While some repositories may have lower growth scores or fewer stars, they are still making significant contributions to the Image & Video Generation space. As developers continue to explore new possibilities in multimodal understanding and generative models, we can expect this category to remain vibrant and dynamic.
jd-opensource/JoyAI-Image leads the pack with a Growth Score of 55.98 and 1,942 stars, as its unified multimodal foundation model for image understanding, text-to-image generation, and instruction-guided image editing resonates with developers seeking streamlined solutions. JoyAI-Image's broad capabilities have earned it significant attention, making it one of the fastest-growing repositories in the category.
ashim-hq/ashim boasts a Growth Score of 30.84 and 855 stars, thanks to its comprehensive toolkit for image processing, which offers over 30 tools and local AI capabilities within a single Docker container. By providing a self-contained solution that prioritizes user data security, ashim has struck a chord with developers who value flexibility and control.
Baidu's ERNIE-Image repository has garnered significant interest, with a Growth Score of 29.89 and 343 stars, as its open text-to-image generation model demonstrates state-of-the-art performance among similar models. The fact that it achieves this with relatively few parameters (8B) makes it an attractive option for developers seeking efficient solutions.

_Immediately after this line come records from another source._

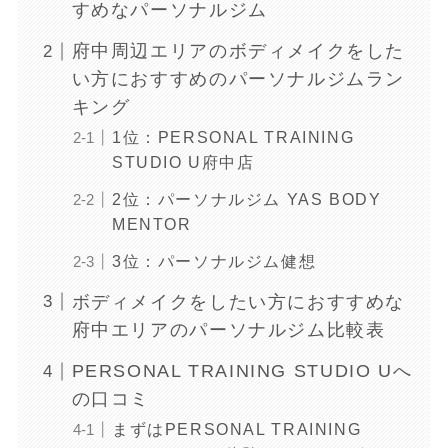
すめなパーソナルジム
府中周辺エリアのボディメイクをした
い方におすすめのパーソナルジムラン
キング
1位：PERSONAL TRAINING
STUDIO U府中店
2位：パーソナルジム YAS BODY
MENTOR
3位：パーソナルジム健想
ボディメイクをしたい方におすすめな
府中エリアのパーソナルジム比較表
PERSONAL TRAINING STUDIO Uへ
の口コミ
まずはPERSONAL TRAINING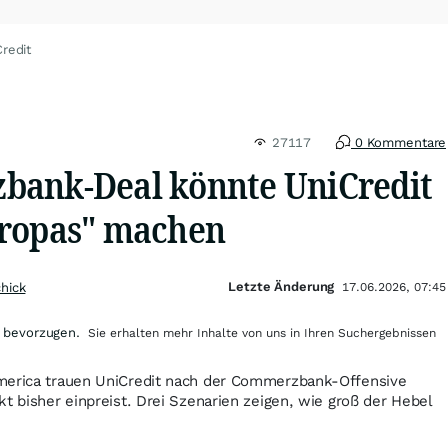
redit
27117
0 Kommentare
bank-Deal könnte UniCredit
uropas" machen
Letzte Änderung
chick
17.06.2026, 07:45
 bevorzugen.
Sie erhalten mehr Inhalte von uns in Ihren Suchergebnissen
merica trauen UniCredit nach der Commerzbank-Offensive
kt bisher einpreist. Drei Szenarien zeigen, wie groß der Hebel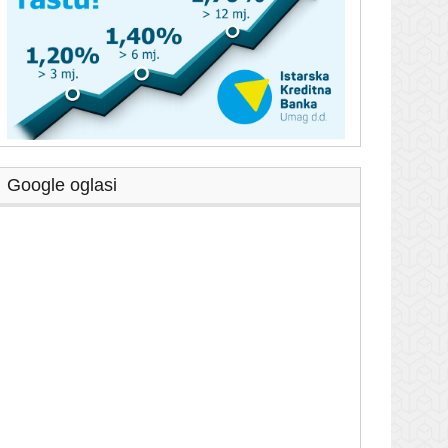
Google oglasi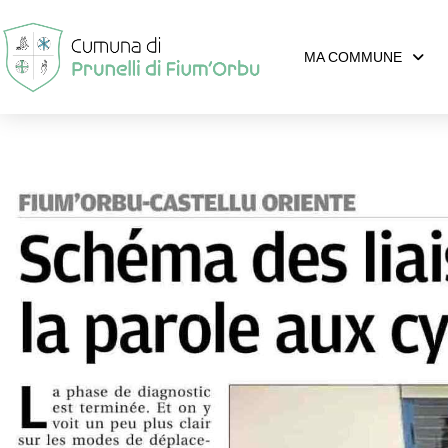
MA COMMUNE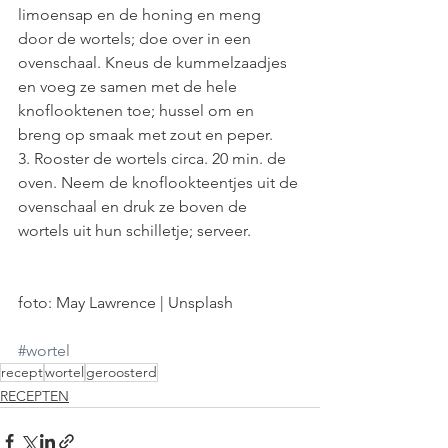
limoensap en de honing en meng 
door de wortels; doe over in een 
ovenschaal. Kneus de kummelzaadjes 
en voeg ze samen met de hele 
knoflooktenen toe; hussel om en 
breng op smaak met zout en peper.
3. Rooster de wortels circa. 20 min. de 
oven. Neem de knoflookteentjes uit de 
ovenschaal en druk ze boven de 
wortels uit hun schilletje; serveer. 
foto: May Lawrence | Unsplash
#wortel
recept
wortel
geroosterd
RECEPTEN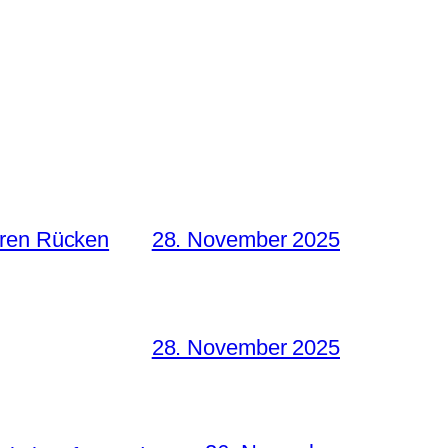
hren Rücken
28. November 2025
28. November 2025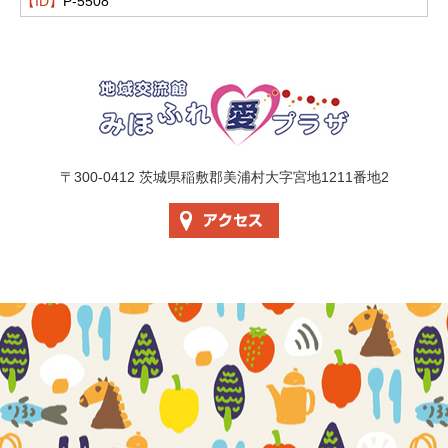
【ID】
P-5508
地域交流館 美
〒300-0412 茨城県稲敷郡美浦村大字宮地1211番地2
アクセス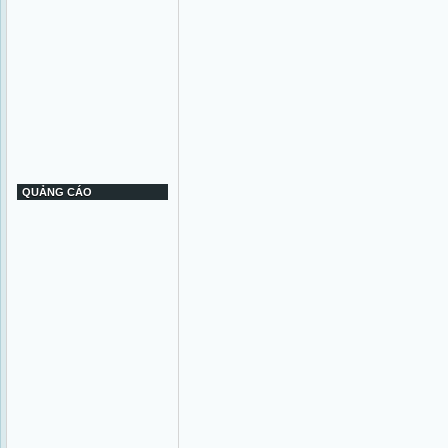
QUẢNG CÁO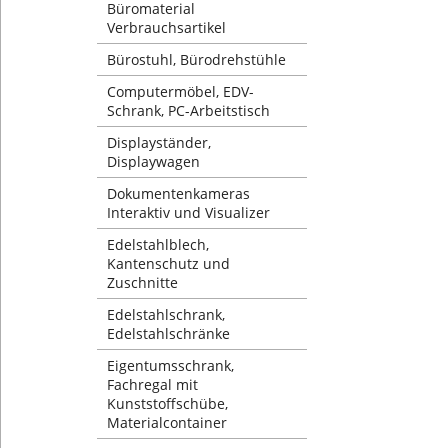
Büromaterial
Verbrauchsartikel
Bürostuhl, Bürodrehstühle
Computermöbel, EDV-
Schrank, PC-Arbeitstisch
Displayständer,
Displaywagen
Dokumentenkameras
Interaktiv und Visualizer
Edelstahlblech,
Kantenschutz und
Zuschnitte
Edelstahlschrank,
Edelstahlschränke
Eigentumsschrank,
Fachregal mit
Kunststoffschübe,
Materialcontainer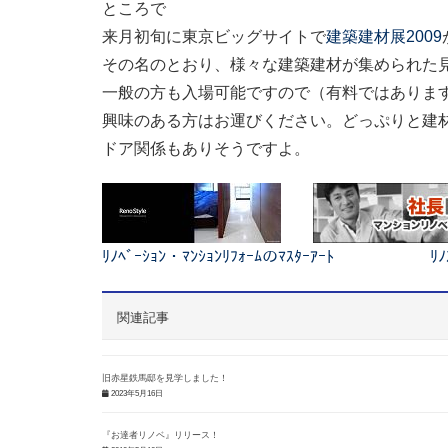
ところで
来月初旬に東京ビッグサイトで
建築建材展2009
その名のとおり、様々な建築建材が集められた
一般の方も入場可能ですので（有料ではありま
興味のある方はお運びください。どっぷりと建
ドア関係もありそうですよ。
ﾘﾉﾍﾞｰｼｮﾝ・ﾏﾝｼｮﾝﾘﾌｫｰﾑのﾏｽﾀｰｱｰﾄ
ﾘ
関連記事
旧赤星鉄馬邸を見学しました！
2023年5月16日
『お達者リノベ』リリース！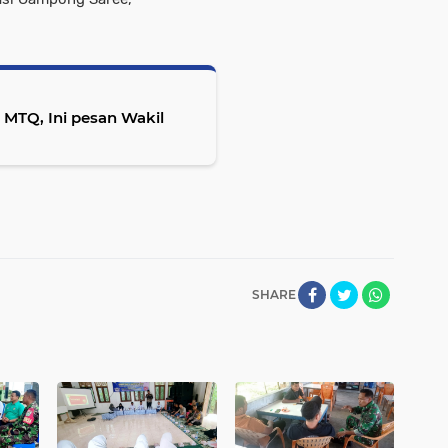
MTQ, Ini pesan Wakil
SHARE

YouMind-OpenLab's awesome-gpt-image-2 repository has a Growth Score of 29.21 and 223 stars, thanks to its curated library of prompts for OpenAI's GPT Image 2 model, which offers pixel-perfect text rendering and commercial-grade illustration capabilities. The repository's focus on providing high-quality, open-source resources has made it a valuable resource for the community.
kangarooking/design-image-studio may have a lower Growth Score of 19.20, but its 81 stars indicate that developers are taking notice of its innovative approach to transforming visual demands into high-quality design graphics. This repository's unique value proposition has earned it a spot among the fastest-growing projects in the category.
OpenMOSS/MOSS-VL boasts a Growth Score of 16.20 and 228 stars, thanks to its dedication to multimodal understanding within the OpenMOSS ecosystem. As developers seek more comprehensive solutions for visual understanding tasks, MOSS-VL's focused approach has made it an attractive option.
ShandaAI's AlayaRenderer repository has a Growth Score of 13.86 and 525 stars, driven by its AI-native renderer designed specifically for games and virtual worlds. The fact that this engine is optimized for these applications has generated significant interest among developers in the gaming and simulation industries.
Other notable repositories include gulucaptain/Camera-Transformer-1 (Growth Score: 10.96, Stars: 126), which enables precise camera control for video generation; jiangchaokang/awesome-generative-models (Growth Score: 7.69, Stars: 100), a curated list of diffusion generation models; and NVlabs/PixelDiT (Growth Score: 4.98, Stars: 200), which explores pixel diffusion transformers for image generation.
While some repositories may have lower growth scores or fewer stars, they are still making significant contributions to the Image & Video Generation space. As developers continue to explore new possibilities in multimodal understanding and generative models, we can expect this category to remain vibrant and dynamic.